Nun also erstmal Training in der Halle, bis im März die neue Saison beginnt. Ein gutes Dutzend Mitspieler ist an diesem Mittwochabend gekommen. Alte Hasen sind dabei und jüngere Talente wie der 17-jährige Elias Huber. Ihm gefällt an dem Sport auch die mentale Herausforderung, sagt er. Immerhin seien manchmal zwei dreistündige Runden zu überstehen. "Und es ist viel Taktik dabei", sagt er. Und gehöriger Wumms: Wenn die Spieler sich quer durch die Halle die harten Bälle zupfeffern, möchte man nicht versehentlich getroffen werden. Blaue Flecken gäbe das mindestens. "Passiert nichts", beruhigt Vereinssprecher Holger Simonszent, "die können das". An diesem Abend üben sie "Details", wie der Coach das nennt: Bälle im Laufen fangen, am Boden kniend Bälle zuwerfen, um die Finger aufzuwärmen.
"Für uns steht der Nachwuchs im Fokus", sagt Howard. Da waren die Indians schon immer gut - und sind es auch jetzt noch. Nach Ansicht des Cheftrainers, der sich in der Szene gut auskennt, gibt es in Gauting das beste Nachwuchsprogramm in ganz Deutschland. Erst kürzlich wurden sieben junge "Indianer" von der deutschen Baseball-Akademie (DBA) in den 26-köpfigen Kader der besten nationalen U10-Talente nach Paderborn berufen. Sie dürfen nun an einem Camp in Italien und einem internationalen Turnier in Tschechien teilnehmen. "Wir sind gerade in der guten Situation, dass wir viele talentierte Spieler haben und das auf lange Sicht. Das ist schon eine coole Aufgabe, die zu trainieren", sagt Howard.

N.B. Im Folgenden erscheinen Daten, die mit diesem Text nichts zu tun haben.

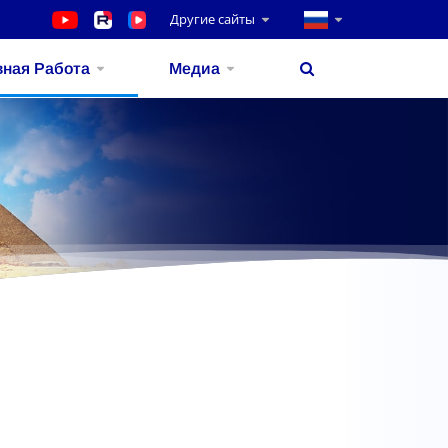
Другие сайты
вная Работа
Медиа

Nun kommt es darauf an, sie auch in Gauting zu halten.
Der Platz an der Leutstettener Straße ist nicht geeignet für Spiele der Bundesliga
Ein Problem ist der Platz. "Wir sind an der Kapazitätsgrenze, was die Anlage hergibt", sagt Howard. Und U10-Chefcoach Oskar von Mosch meint: "Wir sind stolz darauf, auf Landes- und Bundesebene mit unseren Kids so stark vertreten zu sein. Leider müssen wir befürchten, diese Toptalente mittelfristig an andere Clubs zu verlieren. Wir benötigen dringend eine adäquate Trainings- und Wettkampfstätte." Da mögen die Spieler noch so gut sein und sich für die erste Liga qualifizieren: Das Gelände ist für dieses Niveau nicht geeignet, denn er erfüllt einige vorgeschriebene Anforderungen nicht. Da fehlt zum Beispiel Flutlicht oder ein mehrere Meter breiter Sandstreifen rund ums Spielfeld. Der Verein ist deswegen im Gespräch mit der Gemeinde, der neue Vorsitzende Oskar von Mosch kümmert sich darum. Derweil träumt Cheftrainer Howard weiter von einer Rückkehr in die Bundesliga - wohl noch nicht in der kommenden Saison, aber vielleicht in den kommenden Jahren, wenn die Mannschaft so weit ist.
Für Howard selbst ist die aktive Zeit vorbei. Der 33-Jährige hat zu viele Gehirnerschütterungen erlitten. Zuletzt waren es gleich zwei in einer Woche: Zuerst wurde er in Heidenheim umgerannt, ein paar Tage darauf hat ihn in Stuttgart ein Ball am Helm getroffen. Er spielte zunächst weiter, doch in seinem Bewusstsein fehlen ein paar Stunden. Erst im Krankenhaus ist er wieder zu sich gekommen. "Kann passieren", sagt er auf seine lapidare Art. Aber nach Rücksprache mit den Ärzten hat er mit Rücksicht auf seine Gesundheit das Ende seiner Karriere beschlossen. Aber ganz ohne Sport geht es für ihn nicht: Er geht regelmäßig zum Krafttraining, spielt Tennis, und ab und zu geht er auf den Golfplatz: Ein paar Bälle weghauen.